Service Strike Pledge for Amnesty & Cops off Campus

As this academic year draws to a close, we have lost our confidence in the Mills administration. We are appalled at the discriminatory treatment of our students who are protesting what international courts have determined to be a genocide in Gaza. The NYU administration set a shameful national precedent by calling the NYPD to arrest its own faculty who were attempting to protect students and staff on April 22nd. On that date, and again on May 3rd, the university leadership invited the police to arrest its own students for peaceful political assembly. The public spaces on our campus have been walled off ever since, with check-points, increased surveillance, and the presence of private security and NYPD officers in addition to campus security. 


On April 23, a large group of faculty of color, responding to these excessively punitive measures, asked the administration to “end the excessive surveillance, securitization, and cooperation with NYPD enacted as part of the ‘Ten Point Plan,’ which exposes people of color to disproportionate harm and risk.” Today we, the faculty, staff, and graduate workers of New York University, collectively echo and amplify their call. We repudiate the dangerous presence on our campus of armed police who are notorious for their racial profiling and violence against communities of color. Public opposition and university-wide condemnation of the April 22 and May 3 arrests led to the charges being dropped for all students arrested by NYU.  However, instead of apologizing for the grave mistake of calling police on campus to arrest students protesting an unjust war, the administration has imposed further disciplinary sanctions against our students, including coerced confessions for political speech and actions. 

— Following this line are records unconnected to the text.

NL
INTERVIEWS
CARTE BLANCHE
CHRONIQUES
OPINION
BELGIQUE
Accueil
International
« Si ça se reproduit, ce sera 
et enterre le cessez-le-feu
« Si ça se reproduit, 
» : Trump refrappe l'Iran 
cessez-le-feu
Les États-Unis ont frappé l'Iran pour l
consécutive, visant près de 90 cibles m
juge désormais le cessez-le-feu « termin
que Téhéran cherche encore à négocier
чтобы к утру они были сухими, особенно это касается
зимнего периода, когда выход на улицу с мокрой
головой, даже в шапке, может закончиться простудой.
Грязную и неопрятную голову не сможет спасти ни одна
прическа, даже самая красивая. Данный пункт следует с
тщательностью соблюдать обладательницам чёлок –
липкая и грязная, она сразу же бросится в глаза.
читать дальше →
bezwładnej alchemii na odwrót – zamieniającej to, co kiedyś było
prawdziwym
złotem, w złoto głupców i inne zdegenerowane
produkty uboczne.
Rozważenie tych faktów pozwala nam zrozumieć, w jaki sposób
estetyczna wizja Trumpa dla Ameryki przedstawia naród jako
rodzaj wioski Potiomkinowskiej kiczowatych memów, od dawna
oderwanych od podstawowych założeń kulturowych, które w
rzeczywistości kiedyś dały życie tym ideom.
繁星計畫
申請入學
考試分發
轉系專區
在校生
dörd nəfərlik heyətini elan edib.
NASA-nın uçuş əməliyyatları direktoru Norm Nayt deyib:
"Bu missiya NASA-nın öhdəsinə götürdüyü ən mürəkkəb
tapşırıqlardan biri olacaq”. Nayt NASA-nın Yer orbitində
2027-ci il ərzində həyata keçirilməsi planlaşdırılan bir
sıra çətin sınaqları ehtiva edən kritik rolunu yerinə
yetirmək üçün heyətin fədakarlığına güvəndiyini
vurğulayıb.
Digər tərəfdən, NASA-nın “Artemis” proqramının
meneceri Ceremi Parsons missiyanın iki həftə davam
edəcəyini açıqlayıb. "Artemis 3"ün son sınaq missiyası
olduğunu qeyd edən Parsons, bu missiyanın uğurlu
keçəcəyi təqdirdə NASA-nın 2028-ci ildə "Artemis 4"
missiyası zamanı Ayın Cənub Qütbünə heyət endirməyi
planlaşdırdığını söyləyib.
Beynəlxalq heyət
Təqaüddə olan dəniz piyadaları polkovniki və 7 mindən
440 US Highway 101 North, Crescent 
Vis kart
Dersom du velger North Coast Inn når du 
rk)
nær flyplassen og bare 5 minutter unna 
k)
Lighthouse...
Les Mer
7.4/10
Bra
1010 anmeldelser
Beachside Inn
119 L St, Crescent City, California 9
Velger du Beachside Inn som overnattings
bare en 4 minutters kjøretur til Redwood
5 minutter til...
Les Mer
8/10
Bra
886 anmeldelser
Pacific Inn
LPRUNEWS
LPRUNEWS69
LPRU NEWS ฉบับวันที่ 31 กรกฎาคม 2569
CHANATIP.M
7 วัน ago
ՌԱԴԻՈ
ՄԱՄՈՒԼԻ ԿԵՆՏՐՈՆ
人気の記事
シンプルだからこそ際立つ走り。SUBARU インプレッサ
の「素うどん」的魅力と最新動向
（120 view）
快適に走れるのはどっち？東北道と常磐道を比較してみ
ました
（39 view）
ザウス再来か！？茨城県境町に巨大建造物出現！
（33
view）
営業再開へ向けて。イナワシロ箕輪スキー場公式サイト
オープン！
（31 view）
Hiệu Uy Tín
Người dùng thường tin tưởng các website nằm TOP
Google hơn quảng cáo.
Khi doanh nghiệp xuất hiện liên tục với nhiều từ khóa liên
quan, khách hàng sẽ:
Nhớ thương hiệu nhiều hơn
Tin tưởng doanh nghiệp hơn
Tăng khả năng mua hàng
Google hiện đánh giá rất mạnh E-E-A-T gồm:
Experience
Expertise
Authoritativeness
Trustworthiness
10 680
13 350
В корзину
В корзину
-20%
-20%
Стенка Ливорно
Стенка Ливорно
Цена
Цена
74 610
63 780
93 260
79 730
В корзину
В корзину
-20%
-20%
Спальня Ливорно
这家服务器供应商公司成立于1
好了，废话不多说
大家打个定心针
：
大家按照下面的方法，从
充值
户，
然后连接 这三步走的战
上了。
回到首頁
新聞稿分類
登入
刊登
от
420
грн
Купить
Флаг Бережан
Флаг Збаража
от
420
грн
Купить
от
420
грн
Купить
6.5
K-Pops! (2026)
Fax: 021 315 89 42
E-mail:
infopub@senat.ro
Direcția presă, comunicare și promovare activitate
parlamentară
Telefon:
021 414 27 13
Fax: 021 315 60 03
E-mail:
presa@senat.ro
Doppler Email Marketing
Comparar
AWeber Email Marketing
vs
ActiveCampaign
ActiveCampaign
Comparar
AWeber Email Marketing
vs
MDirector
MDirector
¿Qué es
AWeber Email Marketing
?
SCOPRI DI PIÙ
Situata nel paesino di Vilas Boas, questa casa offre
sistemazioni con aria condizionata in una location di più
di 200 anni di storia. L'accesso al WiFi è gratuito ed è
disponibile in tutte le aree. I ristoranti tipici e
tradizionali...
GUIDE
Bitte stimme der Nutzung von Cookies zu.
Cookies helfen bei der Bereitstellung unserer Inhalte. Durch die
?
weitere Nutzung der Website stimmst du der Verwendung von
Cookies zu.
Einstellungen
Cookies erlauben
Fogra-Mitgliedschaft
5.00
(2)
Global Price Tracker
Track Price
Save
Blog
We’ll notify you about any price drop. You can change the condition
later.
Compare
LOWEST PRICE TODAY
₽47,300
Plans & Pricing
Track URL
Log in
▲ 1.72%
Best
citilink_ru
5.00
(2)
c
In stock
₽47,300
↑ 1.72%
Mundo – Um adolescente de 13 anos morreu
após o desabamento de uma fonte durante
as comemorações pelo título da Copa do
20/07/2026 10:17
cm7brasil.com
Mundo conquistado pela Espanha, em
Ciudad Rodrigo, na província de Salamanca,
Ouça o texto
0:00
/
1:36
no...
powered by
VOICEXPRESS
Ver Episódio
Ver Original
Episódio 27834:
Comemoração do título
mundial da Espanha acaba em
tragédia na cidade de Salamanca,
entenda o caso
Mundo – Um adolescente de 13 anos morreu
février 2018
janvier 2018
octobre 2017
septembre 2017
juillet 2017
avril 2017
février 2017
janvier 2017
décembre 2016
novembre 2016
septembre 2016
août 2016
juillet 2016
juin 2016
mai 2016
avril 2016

The Mills administration has not listened to repeated pleas by staff, faculty and graduate workers  to remove the police presence on campus and grant disciplinary amnesty to student activists protesting for justice in Palestine. They have not listened to the AAUP, FSJP, or to hundreds of other faculty of all ranks and from all schools who have written and sent group and individual letters. While President Mills and Interim Provost Dopico appear to have read the Faculty Senators’ Council Resolution of May 9  urging leniency for nonviolent University policy violations, their disciplinary actions on the very next day (and subsequently) show they have not heeded its message. Nor has the administration listened to our students, or even afforded them opportunities to speak out


We thus have no other choice but to take action. If the administration does not agree by August 1st to remove NYPD permanently from our campus, fully reopen public campus spaces, and grant full amnesty for students, staff, and faculty engaging in protests over Palestine, we will withhold our administrative labor from the university for the Fall semester. Faculty and staff will withdraw from activities including: serving on administrative committees, task forces, “listening sessions,” taking part in admissions and orientation, event- planning, drafting and sending communications that do not acknowledge the ongoing genocide and that misrepresent our students and colleagues. We are especially loath to participate in administrative tasks that aim to “diversify” our faculty and student body, when our communities of color are directly threatened with the growing presence of NYPD throughout our campus.